§ Your tasks:
[1] List every CMS function that the comment thread on Word XML names as applying to a Word editorial environment.
[2] Copy out the rows from their very first line up to and including the line with "family: Mimidae", and nothing else.

§ Excerpt to read:
>>>>>
Ignace, you're right. Thanks for the correction. I just updated it to say "ALT + F11"

Dave, what are the scenarios you are interested in. Office 11 already has a good amount of XML support (between Word, InfoPath, FrontPage, and Excel). In Office 12 we continue to make improvements, which we'll talk about more at PDC. It's hard to answer your question though in regards to competition since editing XML is a fairly basic, generic thing. It really comes down to what type of XML you are editing and what the scenario is.

-Brian
Thursday, July 28, 2005 12:47 PM by Dave R

# re: Intro to Word XML Part 3: Using Your Own Schema

Brian, ah, you're not a mind-reader {:>}. Sorry to be so vague; I'm working in the Publishing sector - books, manuals, newsletters, etc. I'd like my authors to be able to create structured content (XML) in Word and also be able to create "a" style and layout on top of that or apply a predefined style (probably can do most of this in WordML). I'd also like them to be able to work on say a chapter, a primarily "virtual" xml doc that would allow them to link content from other xml docs e.g. letters, graphics, articles, etc. stored in a common repository. Then of course they might open up a book and add chapter links etc. What do you think?
Thursday, August 18, 2005 12:05 AM by David Giusto

# re: Intro to Word XML Part 3: Using Your Own Schema

Dave - This will address your question
Brian - This will address PtSetton's comments to your post on 7/8, Word XSLT: Data Only Transform

We at Document Management Solutions Inc. (DMSI) have integrated Word with an XML content management system. A CMS for document publishing - not a web CMS. The methodology that we used is just what Brian describes in his reply to Bryan White on 7/11 here:

http://blogs.msdn.com/brian_jones/archive/2005/07/08/436973.aspx

Brian's Quote:
"We designed the XML support so that you could leverage both
WordML and your XML together. If there are features such as
formatting, lists, and tables that Word already supports,
then you don't need to mark that up. Instead you can just take
the subset of your schema that isn't already represented by
Word functionality, and only mark up with that."

We only use the user defined schema for high level structure and for application specific data such as anchors and targets. We can then manage the WordML chunks at a higher level of abstraction. This allows for all the CMS functions that you are familiar with to be applied to a Word editorial environment. These functions include:

Check-Out & Check-In from Microsoft® Word
Version Control & Change Tracking
Document Component Sharing & Reuse
Fragment editing & Concurrent Authoring

Since we are using Word we also get WYSIWYG XML Editing & Page Composition. Two things you can not get with a traditional XML authoring tool.
<<<<<
Data items:
>>>>>
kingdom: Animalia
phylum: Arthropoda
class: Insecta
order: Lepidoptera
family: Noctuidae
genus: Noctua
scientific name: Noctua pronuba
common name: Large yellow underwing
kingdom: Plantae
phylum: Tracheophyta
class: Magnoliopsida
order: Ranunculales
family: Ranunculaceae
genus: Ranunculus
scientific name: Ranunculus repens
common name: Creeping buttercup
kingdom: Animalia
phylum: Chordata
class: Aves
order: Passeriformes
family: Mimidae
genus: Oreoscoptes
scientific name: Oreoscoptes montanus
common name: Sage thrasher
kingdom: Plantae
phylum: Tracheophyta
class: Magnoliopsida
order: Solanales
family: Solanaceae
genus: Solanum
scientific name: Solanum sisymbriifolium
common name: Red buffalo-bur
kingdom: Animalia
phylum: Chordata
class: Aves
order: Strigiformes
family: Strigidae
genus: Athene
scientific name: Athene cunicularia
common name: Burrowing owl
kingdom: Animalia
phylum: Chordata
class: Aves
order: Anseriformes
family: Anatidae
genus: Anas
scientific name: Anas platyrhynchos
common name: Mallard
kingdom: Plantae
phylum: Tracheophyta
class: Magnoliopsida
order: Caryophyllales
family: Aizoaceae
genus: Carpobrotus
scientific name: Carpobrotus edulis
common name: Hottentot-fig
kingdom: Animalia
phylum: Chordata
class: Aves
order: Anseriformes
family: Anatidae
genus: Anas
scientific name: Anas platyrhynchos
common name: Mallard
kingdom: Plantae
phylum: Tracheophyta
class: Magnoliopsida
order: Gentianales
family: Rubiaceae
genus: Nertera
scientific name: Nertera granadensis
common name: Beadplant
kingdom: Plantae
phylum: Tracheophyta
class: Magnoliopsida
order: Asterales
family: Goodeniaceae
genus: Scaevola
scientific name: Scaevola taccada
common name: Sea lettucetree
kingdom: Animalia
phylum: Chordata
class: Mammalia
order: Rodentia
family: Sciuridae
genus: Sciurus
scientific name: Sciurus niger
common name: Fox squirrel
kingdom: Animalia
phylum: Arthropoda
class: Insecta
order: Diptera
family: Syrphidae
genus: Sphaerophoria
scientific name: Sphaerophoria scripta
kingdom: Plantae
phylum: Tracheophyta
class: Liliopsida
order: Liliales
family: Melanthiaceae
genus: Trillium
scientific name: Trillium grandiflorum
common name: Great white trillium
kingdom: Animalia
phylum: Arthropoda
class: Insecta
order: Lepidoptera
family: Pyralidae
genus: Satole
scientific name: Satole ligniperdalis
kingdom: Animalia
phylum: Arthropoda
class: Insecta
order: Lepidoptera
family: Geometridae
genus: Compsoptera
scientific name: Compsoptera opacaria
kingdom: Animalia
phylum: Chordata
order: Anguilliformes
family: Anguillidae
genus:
<<<<<
§ The responses:
[1]
Check-Out & Check-In from Microsoft® Word
Version Control & Change Tracking
Document Component Sharing & Reuse
Fragment editing & Concurrent Authoring

[2]
kingdom: Animalia
phylum: Arthropoda
class: Insecta
order: Lepidoptera
family: Noctuidae
genus: Noctua
scientific name: Noctua pronuba
common name: Large yellow underwing
kingdom: Plantae
phylum: Tracheophyta
class: Magnoliopsida
order: Ranunculales
family: Ranunculaceae
genus: Ranunculus
scientific name: Ranunculus repens
common name: Creeping buttercup
kingdom: Animalia
phylum: Chordata
class: Aves
order: Passeriformes
family: Mimidae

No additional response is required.